In the new version of the code, I cut out all the virtual methods completely, sticking to bare C++ method calls. I inlined a lot of these, leaving the game with fewer longer methods but without the need for the CPU to constantly be jumping around to figure out what to do.
Templates are slow (to build)
Templates were introduced to C++ in order to help make parts of the code generic with respect to type. For example, the supplied vector type in C++ is a template type, meaning that we can store multiple different types of objects in the same data structure. This allows us to seperate two concerns: the way the object is stored and how it works, which partitions complexity for our minds.
Templates reduce the number of lines of code in our programs. They are harder to understand when reading them later, but the bigger disadvantage is that they slow down build time.
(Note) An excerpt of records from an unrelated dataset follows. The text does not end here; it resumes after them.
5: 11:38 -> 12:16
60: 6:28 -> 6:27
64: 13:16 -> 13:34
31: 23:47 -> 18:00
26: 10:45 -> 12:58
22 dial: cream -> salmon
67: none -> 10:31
The compiler has to effectively copy all the code each time for each template and do a lot of processing in order to produce efficient executables out of them.
By cutting out all the templates from my code (including all uses of the C++ Standard Template Library), I’ve cut down the full build time of the entire game to about 4 seconds. With a debug loop as short as this, I barely have time to sip my tea before I’m testing the code I just wrote, and I can change headers without having to wait 10 minutes for a new build to compile.
Encapsulation can be unhelpful
Encapsultation is the packing of functions and data into one component. It is one of the fundamental concepts behing Object Oriented programming.
Much of encapsulation in C++ (and other OO languages) is promoted through the use of classes with private members to hide data from outside code.
Promoting encapsulation is held up as a pillar of good code design. However, I think we might be doing encapsulation wrong. I don’t think encapsulation should be at the class or method boundary, but at the data boundary.
Essentially I’m advocating a switch from this style of coding:
To this style:
It’s important to get our architecture right. We encapsulate concepts in the correct sections of our program and ensure data flows well through the various pieces. If we use simple value objects (perhaps arrays of data) as the handoff between different sections of our program, calling methods that transform data between different types, then our code becomes more isolated and easier to reason about. It’s also far easier to parallelise.
Incorrect encapsulation is worse than no encapsulation at all. Hiding data behind code limits what the calling code can do. Those constraints can be helpful, but they can also hinder us. If we get the architecture right and use data structures to provide bounded contexts to our code, rather than layers of method abstraction, then we have less need to hide our data from others.
By rearchitecting my application to not require callbacks at all, I’ve made it simpler to test and debug. There’s less code reuse, but inevitably the concepts I thought were duplicated were actually subtly different. I’m also treating the data in batches, looping through arrays of small amounts of data rather than arrays of objects. Rather than one big loop bouncing up and down the layers of abstraction for each object (exacerbating the method call overhead, which is further increased if we are using virtual methods), I have multiple loops doing one small stage of data transformation each time.
There are no methods in classes: it’s all public structs and functions. I still have encapsulation, because each stage of data transformation is distinct from the others, but I’ve no need to hide my data behind code.
There are some bits of C++ I find useful. Operator overloading is helpful to clean up verbose code, for example. I still compile my ‘mostly C’ code using a modern C++ compiler.
It’s the paradigms that C++ promotes and supports through its language features that aren’t for me, and I’ve doubled the speed of my code as a result.